__DOCUMENT__
--- start ---
Key technical challenges

  • Cost control without making the product feel cheap
  • Matching task type to model capability
  • Fallbacks when providers fail or stream errors occur
  • Streaming output while usage is still being counted
  • Separating raw backend cost from user-facing usage
  • Abuse prevention and prompt category filtering
  • Keeping routing decisions explainable enough for debugging

Tradeoffs

  • Start with rule-based routing and assistant families before adding learned routing.
  • Keep raw cost internal and expose user-facing usage units to avoid confusing users.
  • Use a precheck only when it improves the UX or policy decision.
  • Centralize provider calls so usage and failures are observable in one place.

Security considerations

  • Rate-limit chat, precheck, and image requests.
  • Validate user entitlement before selecting premium models.
  • Store provider keys server-side only.
--- end ---
__STORED RECORDS__
--- start ---
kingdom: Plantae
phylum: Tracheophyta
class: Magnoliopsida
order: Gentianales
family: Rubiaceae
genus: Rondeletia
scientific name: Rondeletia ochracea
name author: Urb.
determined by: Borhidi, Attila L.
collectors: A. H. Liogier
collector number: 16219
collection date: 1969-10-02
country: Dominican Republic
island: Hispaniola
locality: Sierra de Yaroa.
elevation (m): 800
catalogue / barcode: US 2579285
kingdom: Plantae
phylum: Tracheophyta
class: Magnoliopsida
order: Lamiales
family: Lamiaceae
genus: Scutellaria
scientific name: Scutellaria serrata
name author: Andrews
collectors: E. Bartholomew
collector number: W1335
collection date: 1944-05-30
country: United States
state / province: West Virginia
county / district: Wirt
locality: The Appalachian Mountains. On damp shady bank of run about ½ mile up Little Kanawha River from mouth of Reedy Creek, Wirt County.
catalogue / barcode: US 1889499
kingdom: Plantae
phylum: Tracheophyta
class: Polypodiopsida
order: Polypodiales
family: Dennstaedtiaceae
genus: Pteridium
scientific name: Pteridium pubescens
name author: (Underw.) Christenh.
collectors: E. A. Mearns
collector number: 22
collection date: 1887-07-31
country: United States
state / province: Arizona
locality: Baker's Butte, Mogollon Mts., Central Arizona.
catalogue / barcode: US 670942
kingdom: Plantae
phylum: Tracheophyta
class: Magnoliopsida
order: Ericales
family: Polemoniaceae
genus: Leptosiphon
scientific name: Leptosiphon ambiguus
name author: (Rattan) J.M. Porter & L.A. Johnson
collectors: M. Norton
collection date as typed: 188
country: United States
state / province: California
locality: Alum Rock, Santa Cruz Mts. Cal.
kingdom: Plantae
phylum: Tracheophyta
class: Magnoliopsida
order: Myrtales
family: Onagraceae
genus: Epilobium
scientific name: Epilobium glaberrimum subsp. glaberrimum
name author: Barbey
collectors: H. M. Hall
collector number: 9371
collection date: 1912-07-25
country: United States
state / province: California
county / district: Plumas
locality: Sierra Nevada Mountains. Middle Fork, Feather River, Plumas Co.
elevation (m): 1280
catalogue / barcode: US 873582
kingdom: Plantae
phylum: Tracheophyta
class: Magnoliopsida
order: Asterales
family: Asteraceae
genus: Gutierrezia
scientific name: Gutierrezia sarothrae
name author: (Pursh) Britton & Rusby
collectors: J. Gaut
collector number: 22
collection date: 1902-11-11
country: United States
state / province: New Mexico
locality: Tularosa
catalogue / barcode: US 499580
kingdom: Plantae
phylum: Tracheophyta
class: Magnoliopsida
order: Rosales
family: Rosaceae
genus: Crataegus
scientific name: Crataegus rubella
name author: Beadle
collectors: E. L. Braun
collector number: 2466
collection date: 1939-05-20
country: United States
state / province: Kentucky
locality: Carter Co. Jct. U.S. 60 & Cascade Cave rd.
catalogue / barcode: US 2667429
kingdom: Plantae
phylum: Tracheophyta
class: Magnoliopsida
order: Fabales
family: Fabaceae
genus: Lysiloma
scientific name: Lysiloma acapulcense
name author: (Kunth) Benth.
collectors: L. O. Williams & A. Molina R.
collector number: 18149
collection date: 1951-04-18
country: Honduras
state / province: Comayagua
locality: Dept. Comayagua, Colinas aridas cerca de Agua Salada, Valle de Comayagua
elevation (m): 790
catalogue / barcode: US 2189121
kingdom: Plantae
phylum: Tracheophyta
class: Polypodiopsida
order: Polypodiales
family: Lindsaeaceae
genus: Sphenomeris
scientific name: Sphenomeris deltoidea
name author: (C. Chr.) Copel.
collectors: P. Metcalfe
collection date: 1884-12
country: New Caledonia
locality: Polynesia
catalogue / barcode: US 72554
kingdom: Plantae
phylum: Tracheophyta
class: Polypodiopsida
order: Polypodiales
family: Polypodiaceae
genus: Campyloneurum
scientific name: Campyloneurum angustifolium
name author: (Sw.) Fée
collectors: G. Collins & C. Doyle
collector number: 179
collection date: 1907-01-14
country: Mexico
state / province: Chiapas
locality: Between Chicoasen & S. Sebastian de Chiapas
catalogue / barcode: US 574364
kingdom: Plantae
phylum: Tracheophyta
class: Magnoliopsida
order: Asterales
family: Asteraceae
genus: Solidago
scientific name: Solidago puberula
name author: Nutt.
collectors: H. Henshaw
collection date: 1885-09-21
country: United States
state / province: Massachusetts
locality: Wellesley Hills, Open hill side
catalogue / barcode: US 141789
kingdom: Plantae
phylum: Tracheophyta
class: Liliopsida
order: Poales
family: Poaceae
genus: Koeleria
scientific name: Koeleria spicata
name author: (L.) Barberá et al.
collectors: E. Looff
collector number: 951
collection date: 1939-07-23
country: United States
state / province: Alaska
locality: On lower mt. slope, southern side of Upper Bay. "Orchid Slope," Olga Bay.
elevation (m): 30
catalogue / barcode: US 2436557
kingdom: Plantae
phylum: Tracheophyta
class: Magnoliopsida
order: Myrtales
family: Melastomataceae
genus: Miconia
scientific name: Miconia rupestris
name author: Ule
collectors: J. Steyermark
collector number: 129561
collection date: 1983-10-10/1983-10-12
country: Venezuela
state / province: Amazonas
--- end ---
__WRITTEN TASK 1__
Please repeat the passage of the design notes word for word, starting at "Security considerations" and ending at "keys server-side only.".
__WRITTEN TASK 2__
Rewrite the records starting at their first line and ending at the line containing "county / district: Wirt", changing "collection date" to "date collected" and leaving everything else as it is. Return only those lines.

__COMPLETE RESPONSE 1__
Security considerations

  • Rate-limit chat, precheck, and image requests.
  • Validate user entitlement before selecting premium models.
  • Store provider keys server-side only.

__COMPLETE RESPONSE 2__
kingdom: Plantae
phylum: Tracheophyta
class: Magnoliopsida
order: Gentianales
family: Rubiaceae
genus: Rondeletia
scientific name: Rondeletia ochracea
name author: Urb.
determined by: Borhidi, Attila L.
collectors: A. H. Liogier
collector number: 16219
date collected: 1969-10-02
country: Dominican Republic
island: Hispaniola
locality: Sierra de Yaroa.
elevation (m): 800
catalogue / barcode: US 2579285
kingdom: Plantae
phylum: Tracheophyta
class: Magnoliopsida
order: Lamiales
family: Lamiaceae
genus: Scutellaria
scientific name: Scutellaria serrata
name author: Andrews
collectors: E. Bartholomew
collector number: W1335
date collected: 1944-05-30
country: United States
state / province: West Virginia
county / district: Wirt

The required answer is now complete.